Return every line from the records below with the string "Chúng".
══════════
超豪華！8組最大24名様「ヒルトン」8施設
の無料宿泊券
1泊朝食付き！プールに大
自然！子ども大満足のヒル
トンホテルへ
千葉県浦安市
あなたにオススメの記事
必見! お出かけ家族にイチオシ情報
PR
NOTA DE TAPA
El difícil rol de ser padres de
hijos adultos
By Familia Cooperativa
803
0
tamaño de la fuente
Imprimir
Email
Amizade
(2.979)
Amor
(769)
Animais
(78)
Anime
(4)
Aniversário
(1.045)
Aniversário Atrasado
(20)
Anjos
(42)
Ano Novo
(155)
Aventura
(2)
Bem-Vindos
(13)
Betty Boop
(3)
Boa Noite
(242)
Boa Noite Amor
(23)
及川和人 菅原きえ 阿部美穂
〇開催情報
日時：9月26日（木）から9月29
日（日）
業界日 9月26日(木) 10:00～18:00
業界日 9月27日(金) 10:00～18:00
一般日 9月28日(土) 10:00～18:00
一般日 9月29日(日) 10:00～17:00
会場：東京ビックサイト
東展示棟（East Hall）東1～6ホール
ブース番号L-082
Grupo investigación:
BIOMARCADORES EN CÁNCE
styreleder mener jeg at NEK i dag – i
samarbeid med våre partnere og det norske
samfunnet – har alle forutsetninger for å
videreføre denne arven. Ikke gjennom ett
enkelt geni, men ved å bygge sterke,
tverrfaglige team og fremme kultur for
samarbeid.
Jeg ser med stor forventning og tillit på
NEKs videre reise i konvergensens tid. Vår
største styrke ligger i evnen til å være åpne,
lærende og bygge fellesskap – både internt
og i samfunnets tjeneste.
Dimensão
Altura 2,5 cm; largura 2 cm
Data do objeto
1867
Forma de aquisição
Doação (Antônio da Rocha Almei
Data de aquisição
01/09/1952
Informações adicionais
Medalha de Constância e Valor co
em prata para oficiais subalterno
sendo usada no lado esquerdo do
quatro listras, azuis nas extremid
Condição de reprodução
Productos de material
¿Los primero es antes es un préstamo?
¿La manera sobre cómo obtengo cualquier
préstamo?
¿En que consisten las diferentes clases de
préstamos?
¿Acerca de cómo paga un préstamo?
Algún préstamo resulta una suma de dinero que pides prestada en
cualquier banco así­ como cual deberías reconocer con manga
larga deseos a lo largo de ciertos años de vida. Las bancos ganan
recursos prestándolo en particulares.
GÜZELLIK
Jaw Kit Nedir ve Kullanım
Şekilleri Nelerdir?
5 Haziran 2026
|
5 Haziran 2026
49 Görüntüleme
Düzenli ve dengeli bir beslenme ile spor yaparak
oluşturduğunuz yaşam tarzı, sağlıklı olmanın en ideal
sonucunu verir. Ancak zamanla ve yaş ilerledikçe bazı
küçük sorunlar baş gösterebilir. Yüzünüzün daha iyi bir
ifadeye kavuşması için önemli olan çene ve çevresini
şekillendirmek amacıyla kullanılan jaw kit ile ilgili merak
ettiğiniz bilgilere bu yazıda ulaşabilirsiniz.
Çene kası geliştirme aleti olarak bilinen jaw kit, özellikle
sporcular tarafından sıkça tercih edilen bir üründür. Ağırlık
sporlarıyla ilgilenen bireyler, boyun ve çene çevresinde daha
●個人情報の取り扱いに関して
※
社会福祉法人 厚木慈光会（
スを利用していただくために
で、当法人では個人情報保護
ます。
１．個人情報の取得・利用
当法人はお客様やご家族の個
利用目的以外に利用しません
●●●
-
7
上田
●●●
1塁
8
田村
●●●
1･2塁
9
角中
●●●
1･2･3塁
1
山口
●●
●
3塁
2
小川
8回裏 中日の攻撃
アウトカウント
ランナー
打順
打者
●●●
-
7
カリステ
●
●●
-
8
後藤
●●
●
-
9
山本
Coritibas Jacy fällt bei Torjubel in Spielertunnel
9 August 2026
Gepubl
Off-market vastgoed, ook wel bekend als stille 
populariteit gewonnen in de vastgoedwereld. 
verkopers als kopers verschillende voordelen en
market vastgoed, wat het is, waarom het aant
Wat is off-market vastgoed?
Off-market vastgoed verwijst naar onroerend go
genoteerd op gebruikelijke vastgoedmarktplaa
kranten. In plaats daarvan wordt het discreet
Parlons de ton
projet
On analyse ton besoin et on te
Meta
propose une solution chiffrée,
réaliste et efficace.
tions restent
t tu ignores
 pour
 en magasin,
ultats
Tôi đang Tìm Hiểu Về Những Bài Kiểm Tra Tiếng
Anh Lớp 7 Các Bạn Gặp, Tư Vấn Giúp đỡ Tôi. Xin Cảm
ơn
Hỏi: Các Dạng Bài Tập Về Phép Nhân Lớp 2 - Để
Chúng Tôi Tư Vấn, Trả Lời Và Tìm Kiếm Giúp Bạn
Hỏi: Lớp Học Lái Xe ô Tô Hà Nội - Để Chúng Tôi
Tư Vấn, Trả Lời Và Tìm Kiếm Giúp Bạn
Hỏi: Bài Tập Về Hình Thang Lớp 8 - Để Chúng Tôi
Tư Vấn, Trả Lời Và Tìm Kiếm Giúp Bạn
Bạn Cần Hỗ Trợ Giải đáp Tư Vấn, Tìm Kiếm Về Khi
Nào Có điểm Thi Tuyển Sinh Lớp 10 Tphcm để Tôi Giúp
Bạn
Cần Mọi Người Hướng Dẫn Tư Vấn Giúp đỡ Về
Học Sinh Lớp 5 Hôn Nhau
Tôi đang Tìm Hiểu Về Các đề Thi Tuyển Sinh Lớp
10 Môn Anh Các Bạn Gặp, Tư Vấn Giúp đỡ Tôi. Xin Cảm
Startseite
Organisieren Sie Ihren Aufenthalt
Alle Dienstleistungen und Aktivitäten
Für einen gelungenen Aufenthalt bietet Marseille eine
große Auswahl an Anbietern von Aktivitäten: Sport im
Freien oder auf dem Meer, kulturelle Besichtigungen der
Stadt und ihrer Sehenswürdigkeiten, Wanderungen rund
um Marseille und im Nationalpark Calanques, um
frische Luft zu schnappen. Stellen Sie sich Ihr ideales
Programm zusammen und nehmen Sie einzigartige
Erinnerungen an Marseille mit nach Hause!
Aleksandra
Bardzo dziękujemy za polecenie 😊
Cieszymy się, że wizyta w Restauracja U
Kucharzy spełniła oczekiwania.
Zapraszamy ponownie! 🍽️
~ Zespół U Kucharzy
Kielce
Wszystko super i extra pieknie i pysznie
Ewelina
══════════
# [EXPECTED ANSWER]
Chúng Tôi Tư Vấn, Trả Lời Và Tìm Kiếm Giúp Bạn
Hỏi: Lớp Học Lái Xe ô Tô Hà Nội - Để Chúng Tôi
Hỏi: Bài Tập Về Hình Thang Lớp 8 - Để Chúng Tôi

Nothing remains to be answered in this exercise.